Start with a cast that embraces Norman’s adaptation without releasing the attachment to youthful wonder. Tori Whaples plays Mary with calculated abandon, engaging each action effortlessly and rendering a tortured childhood relatable. Her mature acting, charismatic and delightful, wants for nothing. Rob Lindley, a Court vet whose credits include Carousel and Angels in America, contributes a harrowing performance cognizant of the widower’s fragility. His voice trembles with genuine anguish over the belief that the loss of his wife leaves his love unrequited. The eleven o’clock duet shared with Jennie Sophia’s Lily is a crippling testament to the show’s emotional power. Jeff Parker provides some of the shows playfulness as Dr. Neville Craven, Archibald’s brother. He adopts the role of pseudo-villain with careful consideration of the line between laughable and humorous and toes it well. Trent Noor does his best with Archibald’s son, the sickly Colin Craven, who is unfortunately restricted here to more of an agent of theme  and never allowed to develop into a sympathetic character.

MichaelBrosilow
MichaelBrosilow

The supporting cast receives equitable stage time and deservedly so. The chorus of ghosts, particularly Alka Nayyar’s Ayah, occupies its numinous roles with attention to its duties as shades. Only when called upon do their voices harmonize in a haunting reverie that plunges the audience in to their ghostly environment. Elizabeth Ledo and Aubrey McGrath lend sincerity to Martha and Dickon, respectively, and warmly lighten each scene they participate in. Flautist Suzanne Gillen steps out of her orchestral role to embody an audacious robin, whom she portrays convincingly and with grace.

Newell embraced Norman’s departure from the source material smartly, employing each design feature in a capacity suitable for giving the show a resounding heartbeat. Six musicians, including music director Doug Peck on piano, comprise a sextet that gives life to Peck’s original orchestrations, which feature Ronnie Malley and his oud and sitar. “Anytime we’re dealing with the past I want to honor those sounds of India,” Peck said in a Q&A with dramaturg Megan E. Geigner. “Those are the ghosts she’s [Mary] carried with her to Yorkshire.” His attention to India’s distinct musical culture creates an appropriate sense of the Other in the Yorkshire that’s presented. Under Peck, the score becomes synonymous with memories alive and the presence of our dead in the everyday, a notion Norman would surely appreciate. John Culbert’s simplistic staging allows us to attend to Peck’s decisions and the emotive libretto, while Marcus Doshi’s light design casts shadows that permeate the set, further blending the living and dead. The accented eeriness Joshua Horvath provides in echoes, among other effects, immerses the theater in their supernatural world.

__Information shown__.
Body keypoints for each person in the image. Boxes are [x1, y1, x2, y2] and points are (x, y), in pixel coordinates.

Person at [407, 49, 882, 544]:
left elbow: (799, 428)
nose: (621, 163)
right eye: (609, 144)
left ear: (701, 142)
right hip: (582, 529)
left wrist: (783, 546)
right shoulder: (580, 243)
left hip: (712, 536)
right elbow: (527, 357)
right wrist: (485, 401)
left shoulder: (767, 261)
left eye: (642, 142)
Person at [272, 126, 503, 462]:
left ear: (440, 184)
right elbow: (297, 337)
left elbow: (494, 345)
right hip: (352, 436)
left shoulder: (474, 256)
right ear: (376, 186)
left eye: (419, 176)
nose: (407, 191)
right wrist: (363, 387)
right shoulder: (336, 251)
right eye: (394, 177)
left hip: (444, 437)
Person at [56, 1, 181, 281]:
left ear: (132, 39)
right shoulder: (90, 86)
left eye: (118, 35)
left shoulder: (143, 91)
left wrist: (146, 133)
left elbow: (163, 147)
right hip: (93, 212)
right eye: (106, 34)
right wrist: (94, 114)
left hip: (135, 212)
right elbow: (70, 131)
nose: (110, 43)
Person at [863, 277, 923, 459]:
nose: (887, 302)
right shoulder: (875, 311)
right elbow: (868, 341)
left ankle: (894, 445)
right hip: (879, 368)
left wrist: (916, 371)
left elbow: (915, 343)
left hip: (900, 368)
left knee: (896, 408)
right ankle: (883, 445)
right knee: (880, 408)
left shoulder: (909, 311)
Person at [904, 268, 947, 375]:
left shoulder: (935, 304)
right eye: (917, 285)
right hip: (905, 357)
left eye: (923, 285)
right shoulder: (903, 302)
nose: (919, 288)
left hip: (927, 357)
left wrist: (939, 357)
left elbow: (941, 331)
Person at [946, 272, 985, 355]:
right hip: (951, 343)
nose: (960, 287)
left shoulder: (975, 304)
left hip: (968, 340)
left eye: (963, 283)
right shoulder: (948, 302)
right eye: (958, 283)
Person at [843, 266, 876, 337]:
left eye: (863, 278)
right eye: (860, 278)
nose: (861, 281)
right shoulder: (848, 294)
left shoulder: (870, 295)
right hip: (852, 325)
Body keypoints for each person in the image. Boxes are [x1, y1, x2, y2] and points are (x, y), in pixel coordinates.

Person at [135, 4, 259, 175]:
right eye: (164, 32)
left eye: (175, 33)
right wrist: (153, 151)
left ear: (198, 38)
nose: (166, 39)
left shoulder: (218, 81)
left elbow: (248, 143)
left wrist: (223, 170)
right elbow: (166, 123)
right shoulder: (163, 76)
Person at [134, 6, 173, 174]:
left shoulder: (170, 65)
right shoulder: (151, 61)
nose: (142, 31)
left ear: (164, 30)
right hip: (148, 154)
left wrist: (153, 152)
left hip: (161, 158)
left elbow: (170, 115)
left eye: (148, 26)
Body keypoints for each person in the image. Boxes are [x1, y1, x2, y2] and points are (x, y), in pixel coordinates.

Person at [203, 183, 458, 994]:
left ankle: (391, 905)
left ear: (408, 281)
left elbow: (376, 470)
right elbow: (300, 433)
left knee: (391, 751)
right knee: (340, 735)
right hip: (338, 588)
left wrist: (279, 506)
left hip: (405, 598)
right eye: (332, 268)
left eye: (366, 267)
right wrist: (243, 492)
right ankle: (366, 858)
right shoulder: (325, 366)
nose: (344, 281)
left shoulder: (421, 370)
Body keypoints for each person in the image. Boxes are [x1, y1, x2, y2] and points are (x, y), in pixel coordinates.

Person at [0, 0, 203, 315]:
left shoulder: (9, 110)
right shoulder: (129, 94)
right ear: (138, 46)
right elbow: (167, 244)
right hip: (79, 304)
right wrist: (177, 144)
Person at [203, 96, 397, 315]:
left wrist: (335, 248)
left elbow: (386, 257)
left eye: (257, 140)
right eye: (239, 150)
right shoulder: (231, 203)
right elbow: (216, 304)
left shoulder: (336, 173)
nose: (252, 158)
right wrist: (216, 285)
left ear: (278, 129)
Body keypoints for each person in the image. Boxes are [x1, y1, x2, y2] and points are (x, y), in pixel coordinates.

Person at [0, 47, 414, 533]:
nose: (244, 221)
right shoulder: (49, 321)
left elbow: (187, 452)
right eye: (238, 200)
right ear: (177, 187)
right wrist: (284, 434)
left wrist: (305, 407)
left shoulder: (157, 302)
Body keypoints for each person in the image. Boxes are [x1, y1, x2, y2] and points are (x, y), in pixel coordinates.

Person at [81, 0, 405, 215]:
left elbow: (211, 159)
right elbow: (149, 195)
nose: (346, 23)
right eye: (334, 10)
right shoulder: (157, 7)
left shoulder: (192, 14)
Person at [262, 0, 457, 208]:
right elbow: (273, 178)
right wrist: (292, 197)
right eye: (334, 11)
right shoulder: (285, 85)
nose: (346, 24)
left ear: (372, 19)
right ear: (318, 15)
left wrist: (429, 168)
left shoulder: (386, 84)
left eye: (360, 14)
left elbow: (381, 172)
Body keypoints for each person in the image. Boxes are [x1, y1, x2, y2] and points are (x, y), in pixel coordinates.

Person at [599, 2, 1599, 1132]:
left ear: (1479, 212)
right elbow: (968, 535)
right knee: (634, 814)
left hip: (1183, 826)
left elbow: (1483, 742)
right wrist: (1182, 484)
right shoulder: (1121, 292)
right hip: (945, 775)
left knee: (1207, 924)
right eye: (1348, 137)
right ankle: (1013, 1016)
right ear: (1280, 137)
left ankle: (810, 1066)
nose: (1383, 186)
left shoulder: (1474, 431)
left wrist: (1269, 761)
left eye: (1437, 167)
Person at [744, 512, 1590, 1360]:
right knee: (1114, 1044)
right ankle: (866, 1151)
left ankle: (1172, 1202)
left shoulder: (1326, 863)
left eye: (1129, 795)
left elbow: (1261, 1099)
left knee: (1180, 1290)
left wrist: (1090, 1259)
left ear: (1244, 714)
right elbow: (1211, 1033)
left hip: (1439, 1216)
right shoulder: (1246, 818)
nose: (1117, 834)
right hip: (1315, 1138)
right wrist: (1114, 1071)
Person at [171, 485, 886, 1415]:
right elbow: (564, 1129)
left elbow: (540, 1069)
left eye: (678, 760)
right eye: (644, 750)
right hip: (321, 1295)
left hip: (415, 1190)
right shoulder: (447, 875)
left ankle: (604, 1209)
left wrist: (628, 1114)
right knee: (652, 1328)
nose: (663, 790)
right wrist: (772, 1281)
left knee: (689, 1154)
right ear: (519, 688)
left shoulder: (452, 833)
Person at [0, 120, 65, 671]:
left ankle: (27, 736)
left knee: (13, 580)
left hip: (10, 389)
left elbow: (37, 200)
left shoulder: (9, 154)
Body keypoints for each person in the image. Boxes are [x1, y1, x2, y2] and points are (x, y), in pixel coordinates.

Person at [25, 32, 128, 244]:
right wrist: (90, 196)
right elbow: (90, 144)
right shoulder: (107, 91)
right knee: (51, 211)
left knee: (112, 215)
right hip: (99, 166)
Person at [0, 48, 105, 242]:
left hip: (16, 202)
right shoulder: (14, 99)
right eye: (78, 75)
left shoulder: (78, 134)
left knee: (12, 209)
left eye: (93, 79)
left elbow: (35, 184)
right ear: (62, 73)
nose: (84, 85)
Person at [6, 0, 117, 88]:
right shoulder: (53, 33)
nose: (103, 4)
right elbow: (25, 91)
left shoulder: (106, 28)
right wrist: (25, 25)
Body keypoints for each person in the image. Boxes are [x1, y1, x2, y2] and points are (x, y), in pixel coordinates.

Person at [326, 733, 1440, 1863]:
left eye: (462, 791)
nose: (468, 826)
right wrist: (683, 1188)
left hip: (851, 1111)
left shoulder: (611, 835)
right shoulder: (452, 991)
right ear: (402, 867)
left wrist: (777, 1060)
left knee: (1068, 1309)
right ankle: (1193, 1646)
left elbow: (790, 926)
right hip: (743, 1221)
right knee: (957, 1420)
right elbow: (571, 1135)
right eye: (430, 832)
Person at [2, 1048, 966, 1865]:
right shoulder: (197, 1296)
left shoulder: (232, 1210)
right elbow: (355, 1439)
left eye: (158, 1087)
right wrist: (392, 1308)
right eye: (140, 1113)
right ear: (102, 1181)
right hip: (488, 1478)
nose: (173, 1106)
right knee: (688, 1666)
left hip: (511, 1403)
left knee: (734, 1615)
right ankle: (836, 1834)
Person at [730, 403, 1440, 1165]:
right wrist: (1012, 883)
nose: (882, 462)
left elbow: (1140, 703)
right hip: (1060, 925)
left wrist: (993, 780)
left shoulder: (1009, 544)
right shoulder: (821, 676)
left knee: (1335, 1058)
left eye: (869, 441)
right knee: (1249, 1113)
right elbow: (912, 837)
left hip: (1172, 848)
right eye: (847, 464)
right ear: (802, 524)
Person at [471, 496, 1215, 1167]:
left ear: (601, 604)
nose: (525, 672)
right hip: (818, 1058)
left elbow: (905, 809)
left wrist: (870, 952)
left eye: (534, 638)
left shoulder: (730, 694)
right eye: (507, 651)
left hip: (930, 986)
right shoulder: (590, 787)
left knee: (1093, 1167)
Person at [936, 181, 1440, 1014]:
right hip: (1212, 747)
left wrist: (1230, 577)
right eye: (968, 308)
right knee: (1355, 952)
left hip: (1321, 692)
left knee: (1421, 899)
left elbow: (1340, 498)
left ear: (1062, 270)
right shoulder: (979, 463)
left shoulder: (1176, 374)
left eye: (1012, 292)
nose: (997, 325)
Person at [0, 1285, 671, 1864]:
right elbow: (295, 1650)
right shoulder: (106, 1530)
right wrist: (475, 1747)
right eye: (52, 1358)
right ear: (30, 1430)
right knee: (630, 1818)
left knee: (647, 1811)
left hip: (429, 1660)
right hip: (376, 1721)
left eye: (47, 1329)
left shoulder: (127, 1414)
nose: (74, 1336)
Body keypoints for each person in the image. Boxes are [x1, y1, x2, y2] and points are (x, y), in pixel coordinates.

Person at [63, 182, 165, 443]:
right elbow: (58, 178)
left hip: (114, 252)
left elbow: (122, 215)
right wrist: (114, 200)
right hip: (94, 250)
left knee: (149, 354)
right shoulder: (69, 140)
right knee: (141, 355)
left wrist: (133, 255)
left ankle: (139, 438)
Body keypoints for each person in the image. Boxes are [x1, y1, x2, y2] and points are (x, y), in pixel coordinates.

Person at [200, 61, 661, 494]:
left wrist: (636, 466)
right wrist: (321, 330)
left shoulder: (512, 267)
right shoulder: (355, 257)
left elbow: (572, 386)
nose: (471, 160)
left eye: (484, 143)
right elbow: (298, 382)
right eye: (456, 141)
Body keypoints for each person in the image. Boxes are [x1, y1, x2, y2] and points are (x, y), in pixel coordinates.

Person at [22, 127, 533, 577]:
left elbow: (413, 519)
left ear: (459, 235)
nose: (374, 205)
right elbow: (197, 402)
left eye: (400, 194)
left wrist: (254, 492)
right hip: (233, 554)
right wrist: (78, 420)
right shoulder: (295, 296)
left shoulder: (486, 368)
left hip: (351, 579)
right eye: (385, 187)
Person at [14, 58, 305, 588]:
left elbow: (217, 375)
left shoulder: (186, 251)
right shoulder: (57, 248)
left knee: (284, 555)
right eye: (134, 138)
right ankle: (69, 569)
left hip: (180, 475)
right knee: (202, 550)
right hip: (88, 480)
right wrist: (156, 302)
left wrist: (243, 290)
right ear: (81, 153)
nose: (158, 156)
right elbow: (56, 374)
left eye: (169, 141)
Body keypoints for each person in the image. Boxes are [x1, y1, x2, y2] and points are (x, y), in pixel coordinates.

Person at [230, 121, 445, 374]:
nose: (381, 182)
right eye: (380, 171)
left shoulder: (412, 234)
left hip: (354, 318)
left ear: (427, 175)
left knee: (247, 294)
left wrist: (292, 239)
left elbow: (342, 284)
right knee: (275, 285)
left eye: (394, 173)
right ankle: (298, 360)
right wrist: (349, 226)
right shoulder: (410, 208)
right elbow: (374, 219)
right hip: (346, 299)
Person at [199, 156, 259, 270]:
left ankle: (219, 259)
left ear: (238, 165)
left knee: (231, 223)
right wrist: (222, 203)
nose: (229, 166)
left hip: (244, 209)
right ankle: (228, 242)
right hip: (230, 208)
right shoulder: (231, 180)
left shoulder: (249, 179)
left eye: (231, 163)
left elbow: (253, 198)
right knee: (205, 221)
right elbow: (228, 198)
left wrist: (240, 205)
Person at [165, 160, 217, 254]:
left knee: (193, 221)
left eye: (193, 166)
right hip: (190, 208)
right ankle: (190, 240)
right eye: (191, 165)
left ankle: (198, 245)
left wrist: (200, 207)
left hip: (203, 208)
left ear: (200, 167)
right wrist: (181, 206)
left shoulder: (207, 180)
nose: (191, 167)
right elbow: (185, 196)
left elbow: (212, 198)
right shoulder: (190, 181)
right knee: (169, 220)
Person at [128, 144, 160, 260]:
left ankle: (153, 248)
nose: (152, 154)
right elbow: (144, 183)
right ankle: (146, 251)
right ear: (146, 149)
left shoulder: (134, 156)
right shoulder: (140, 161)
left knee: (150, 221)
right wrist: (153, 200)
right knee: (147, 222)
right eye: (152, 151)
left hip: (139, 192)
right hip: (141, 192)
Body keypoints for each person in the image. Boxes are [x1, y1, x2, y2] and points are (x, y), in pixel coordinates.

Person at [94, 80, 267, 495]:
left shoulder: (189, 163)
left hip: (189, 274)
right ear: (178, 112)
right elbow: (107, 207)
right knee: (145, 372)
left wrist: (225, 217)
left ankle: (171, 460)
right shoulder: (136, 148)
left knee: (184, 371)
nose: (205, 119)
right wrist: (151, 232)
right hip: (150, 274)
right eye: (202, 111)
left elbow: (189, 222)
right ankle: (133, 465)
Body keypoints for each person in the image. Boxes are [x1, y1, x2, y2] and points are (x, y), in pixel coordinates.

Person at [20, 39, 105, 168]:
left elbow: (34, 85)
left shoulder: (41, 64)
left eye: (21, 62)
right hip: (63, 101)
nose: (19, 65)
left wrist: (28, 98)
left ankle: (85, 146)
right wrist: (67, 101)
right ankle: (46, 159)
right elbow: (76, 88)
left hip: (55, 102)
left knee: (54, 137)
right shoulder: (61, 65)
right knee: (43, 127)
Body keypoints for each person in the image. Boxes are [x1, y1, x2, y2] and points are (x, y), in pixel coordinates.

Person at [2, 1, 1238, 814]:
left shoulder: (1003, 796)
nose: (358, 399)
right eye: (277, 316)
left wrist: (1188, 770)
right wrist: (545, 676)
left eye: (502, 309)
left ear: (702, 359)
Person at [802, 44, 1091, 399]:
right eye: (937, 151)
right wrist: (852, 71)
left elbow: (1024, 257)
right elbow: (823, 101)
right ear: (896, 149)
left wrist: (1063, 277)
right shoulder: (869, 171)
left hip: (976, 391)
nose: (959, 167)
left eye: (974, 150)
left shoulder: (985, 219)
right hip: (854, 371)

__The problem__.
According to the theater review, which instruments does Ronnie Malley play in Peck's orchestrations? The records come from a separate source unrelated to the text.

__Task solution__.
The oud and the sitar.